The Loving Acceptance of Limitation
Sunday afternoon found me visiting the “Senior Living” facility here in town. As these places go, Atria is the Brigadoon. Sunny, pleasant, watercolors dotting the walls. But even so, women (mostly women, of course) sit along the hallways with nothing to do, nowhere to go, no one to see.
I found my way to the couple I was visiting. Sue greeted me at the door. Pete sat in a chair. Sue told me he mostly sits now. He goes to meals in a wheelchair. She walks four times around the facility each morning, almost a mile, she says. But that is not enough to keep her car. The children have quietly insisted she not drive anymore.
We talked for a good long while about what it feels like to give things up, to lose your freedom, to have your choices pared away. They had both been such active people, a can-do couple. Now the key to life was learning how to live inside a smaller and smaller circle. We prayed about that, hugged, hugged again, and I left.
We are all on that road. It starts out as a broad expanse in our youth, but it begins to narrow as the years go by and our choices become fewer. At first the losses are just annoying, but eventually they begin to seem somehow wrong, even an outrage. Finally the path tapers down to near nothing. That is what I was seeing at Atria—just the end of the road I’m on, along with you and everyone else.
I thought of those cryptic words of Jesus, “Truly, truly, I say to you, when you were young, you girded yourself and walked where you would; but when you are old, you will stretch out your hands, and another will gird you and carry you where you do not wish to go” (John 21:18). In other words, they will take away your car.
Someone once told me that maturity is the loving acceptance of limitation. We all know how this road goes, how it shrinks and squeezes the further we travel. Or we should know. Mostly, though, we don’t want to see where this thing is taking us. We keep being surprised, keep fighting this funnel. Yet maturity is looking down the pike, seeing the natural contraction of life, and learning to accept it.

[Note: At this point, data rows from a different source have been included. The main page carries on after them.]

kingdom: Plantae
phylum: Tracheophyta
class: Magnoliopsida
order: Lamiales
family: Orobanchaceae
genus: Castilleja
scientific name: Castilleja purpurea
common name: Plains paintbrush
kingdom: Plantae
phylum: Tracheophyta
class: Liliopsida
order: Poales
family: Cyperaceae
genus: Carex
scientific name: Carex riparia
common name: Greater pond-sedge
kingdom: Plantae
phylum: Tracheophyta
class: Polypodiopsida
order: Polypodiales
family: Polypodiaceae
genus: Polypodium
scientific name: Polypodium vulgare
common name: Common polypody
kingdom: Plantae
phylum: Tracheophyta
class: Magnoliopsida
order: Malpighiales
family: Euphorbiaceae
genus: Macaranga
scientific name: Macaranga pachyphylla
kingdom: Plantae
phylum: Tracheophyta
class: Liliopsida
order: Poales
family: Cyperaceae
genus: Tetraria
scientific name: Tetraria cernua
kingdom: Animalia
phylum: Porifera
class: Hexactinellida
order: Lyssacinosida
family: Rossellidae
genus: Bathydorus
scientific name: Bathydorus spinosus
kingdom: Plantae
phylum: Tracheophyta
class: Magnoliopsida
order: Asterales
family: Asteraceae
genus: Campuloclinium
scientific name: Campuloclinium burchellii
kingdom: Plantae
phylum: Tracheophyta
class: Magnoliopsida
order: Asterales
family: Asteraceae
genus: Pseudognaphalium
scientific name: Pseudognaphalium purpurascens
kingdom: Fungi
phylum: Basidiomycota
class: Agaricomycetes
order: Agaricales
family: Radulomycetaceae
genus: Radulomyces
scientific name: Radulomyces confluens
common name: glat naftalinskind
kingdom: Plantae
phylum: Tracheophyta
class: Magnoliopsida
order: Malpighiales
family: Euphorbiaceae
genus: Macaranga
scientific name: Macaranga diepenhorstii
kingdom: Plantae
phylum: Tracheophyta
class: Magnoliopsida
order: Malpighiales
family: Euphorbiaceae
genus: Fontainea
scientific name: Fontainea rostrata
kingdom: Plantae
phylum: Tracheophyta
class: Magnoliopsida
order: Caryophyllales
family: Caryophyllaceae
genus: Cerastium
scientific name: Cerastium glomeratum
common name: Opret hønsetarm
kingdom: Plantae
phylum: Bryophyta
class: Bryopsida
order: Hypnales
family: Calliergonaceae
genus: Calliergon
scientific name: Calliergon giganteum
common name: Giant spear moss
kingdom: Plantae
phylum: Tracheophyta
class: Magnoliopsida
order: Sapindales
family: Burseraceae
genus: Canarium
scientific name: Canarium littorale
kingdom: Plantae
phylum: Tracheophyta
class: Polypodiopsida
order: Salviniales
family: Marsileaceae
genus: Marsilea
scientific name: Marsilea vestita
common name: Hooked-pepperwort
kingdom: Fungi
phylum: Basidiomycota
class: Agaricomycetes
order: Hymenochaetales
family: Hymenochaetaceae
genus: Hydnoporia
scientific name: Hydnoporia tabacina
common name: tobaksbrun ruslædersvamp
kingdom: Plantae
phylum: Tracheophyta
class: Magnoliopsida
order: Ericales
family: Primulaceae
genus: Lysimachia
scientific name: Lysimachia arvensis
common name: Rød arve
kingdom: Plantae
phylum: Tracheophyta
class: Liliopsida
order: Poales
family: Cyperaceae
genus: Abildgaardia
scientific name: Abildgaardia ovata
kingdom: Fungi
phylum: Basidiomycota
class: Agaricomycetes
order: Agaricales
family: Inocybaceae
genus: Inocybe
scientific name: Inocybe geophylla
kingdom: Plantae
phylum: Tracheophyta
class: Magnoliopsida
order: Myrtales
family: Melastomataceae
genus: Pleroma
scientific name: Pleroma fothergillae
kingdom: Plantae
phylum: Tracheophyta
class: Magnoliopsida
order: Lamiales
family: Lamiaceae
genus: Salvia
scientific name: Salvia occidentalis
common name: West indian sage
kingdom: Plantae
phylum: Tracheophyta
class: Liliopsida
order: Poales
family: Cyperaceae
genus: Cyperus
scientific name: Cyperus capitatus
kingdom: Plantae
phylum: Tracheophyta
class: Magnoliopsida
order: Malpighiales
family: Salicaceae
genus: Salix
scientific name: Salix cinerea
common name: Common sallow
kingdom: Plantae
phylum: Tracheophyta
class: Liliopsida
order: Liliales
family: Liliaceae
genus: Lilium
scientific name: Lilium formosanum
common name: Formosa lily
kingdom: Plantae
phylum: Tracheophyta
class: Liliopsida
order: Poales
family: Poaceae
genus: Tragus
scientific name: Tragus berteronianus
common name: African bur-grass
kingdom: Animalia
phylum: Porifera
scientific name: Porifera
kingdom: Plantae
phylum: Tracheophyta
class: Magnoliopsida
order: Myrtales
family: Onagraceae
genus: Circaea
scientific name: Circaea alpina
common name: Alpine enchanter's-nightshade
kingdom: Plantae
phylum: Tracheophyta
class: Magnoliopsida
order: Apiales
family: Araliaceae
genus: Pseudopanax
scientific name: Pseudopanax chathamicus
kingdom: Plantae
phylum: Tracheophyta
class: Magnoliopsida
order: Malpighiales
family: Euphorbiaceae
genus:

We have fewer choices, yes, but now we find they are somehow choosing us. We get smaller, but deeper. We are distilled, yet more intense. Limited, until we brush up against universality.
Having seen its end today, I don’t like where this road is heading. Getting down to the nothingness of the end is as painful and difficult as getting through the eye of that needle. But the end is like the beginning: no one can do it in their own power. We are drawn through the narrow door at the beginning of life, and we are drawn through it again at the end. Someone else always pulls us through.